Past all this Magistra Gelredida walked impassively, not sparing a glance for any of the dead or dying or insane. For a moment Waylian could only admire her callousness; he would have much preferred to ignore it himself. But as he thought on it he knew she could never be so pitiless as to feel nothing for these people.
Or could she? Over the past weeks she’s put you in danger enough times. Not given a shit whether you lived or died to further her aims.
But they weren’t her aims. It was never for herself that she had sacrificed those around her. Everything she had done, everyone who had died as a result of her actions, had done so for the greater good. To preserve Steelhaven. To keep it safe from the enemy, when everyone else would have shirked the hard choices.
Waylian knew that had it fallen to him to make such impossible choices he would have failed utterly.
Gelredida led them into the library. It had become the surrogate meeting room for the Archmasters; the Crucible Chamber obviously meeting with his mistress’ distaste. Inside they waited for her patiently — Folds, Marghil, Kalvor. It was obvious that each man had been affected deeply by the night’s slaughter and none of them seemed able to hide the fact.
Drennan Folds gripped his thick arms, his mismatched eyes glaring at Gelredida as she entered. Crannock sat at a desk, drumming his arthritic fingers against the table top, one lens of his eyeglasses broken in a web of cracks.
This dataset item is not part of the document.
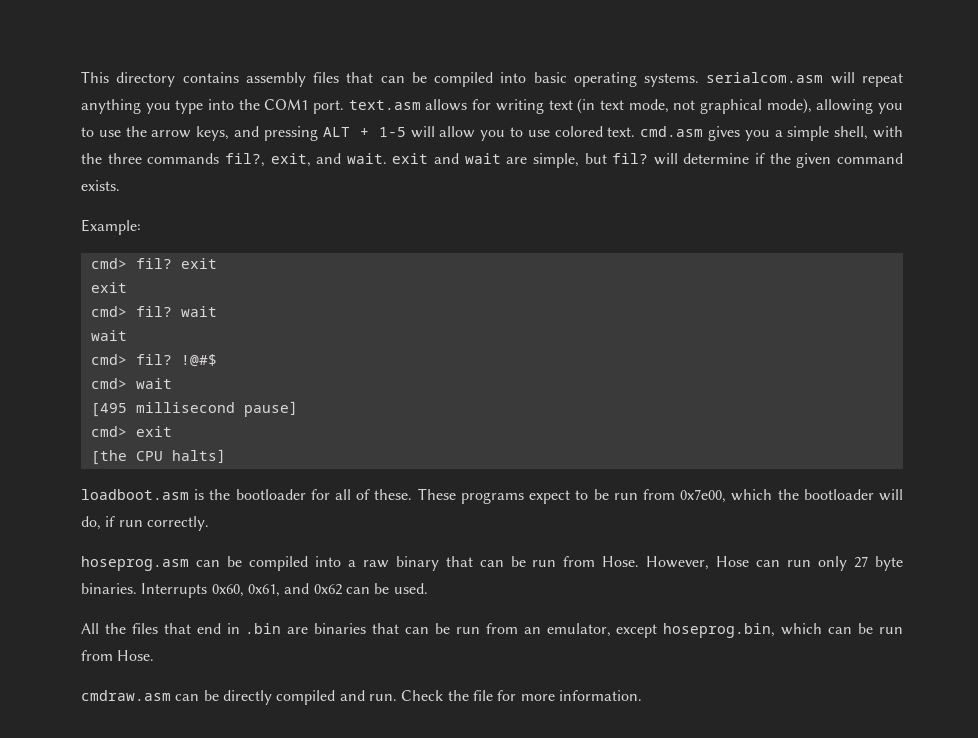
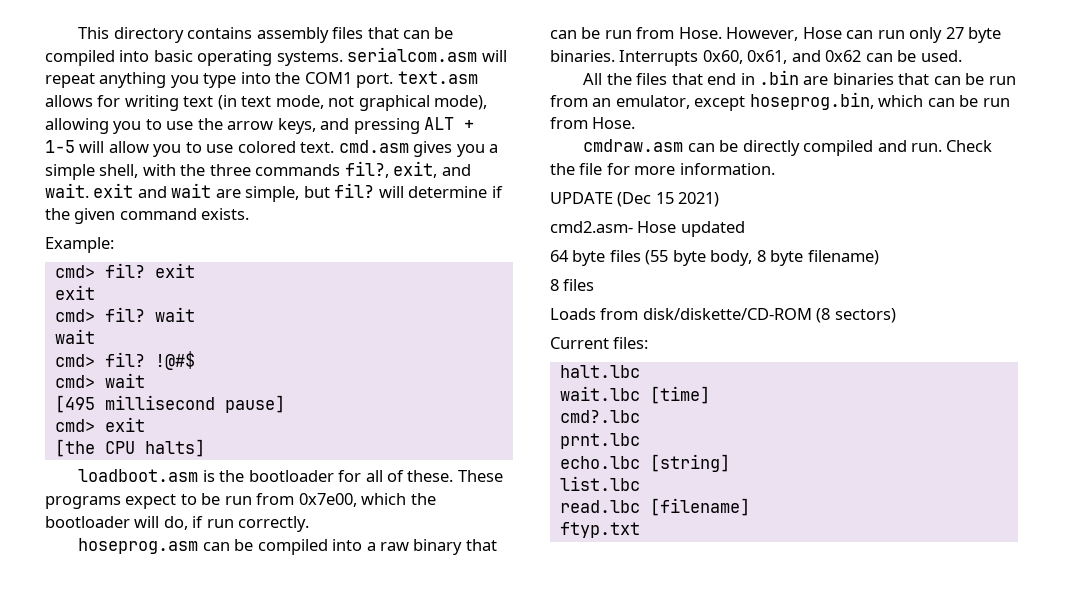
(642, 695) none -> [550,192,720,207] [550,221,745,237] [550,250,879,266] [550,279,595,291] [550,308,896,323] [550,337,649,349] [559,365,640,378] [559,386,710,404] [559,410,640,423] [559,433,640,449] [559,454,730,472] [559,476,640,491] [559,498,750,516] [559,522,640,538] // UPDATE (Dec 15 2021) // cmd2.asm- Hose updated // 64 byte files (55 byte body, 8 byte filename) // 8 files // Loads from disk/diskette/CD-ROM (8 sectors) // Current files: // halt.lbc // wait.lbc [time] // cmd?.lbc // prnt.lbc // echo.lbc [string] // list.lbc // read.lbc [filename] // ftyp.txt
Lucen Kalvor reclined against a bookshelf, feigning indifference as he always did, but the blood he had yet to wash from his face and robe showed he had seen as much death as any of them.
Gelredida fixed them all with her inscrutable gaze. If they wanted any sympathy from the Red Witch they were about to be sorely disappointed.
‘Drennan?’ she said. ‘How do your apprentices fare?’
Drennan Folds held her with that glare, his white eye unblinking. ‘How the fuck do you think they fare? Of twenty-eight, seven are dead. Four have been driven mad by the horrors they endured and the rest are scared so shitless I doubt they will be able to perform so much as a parlour trick tomorrow.’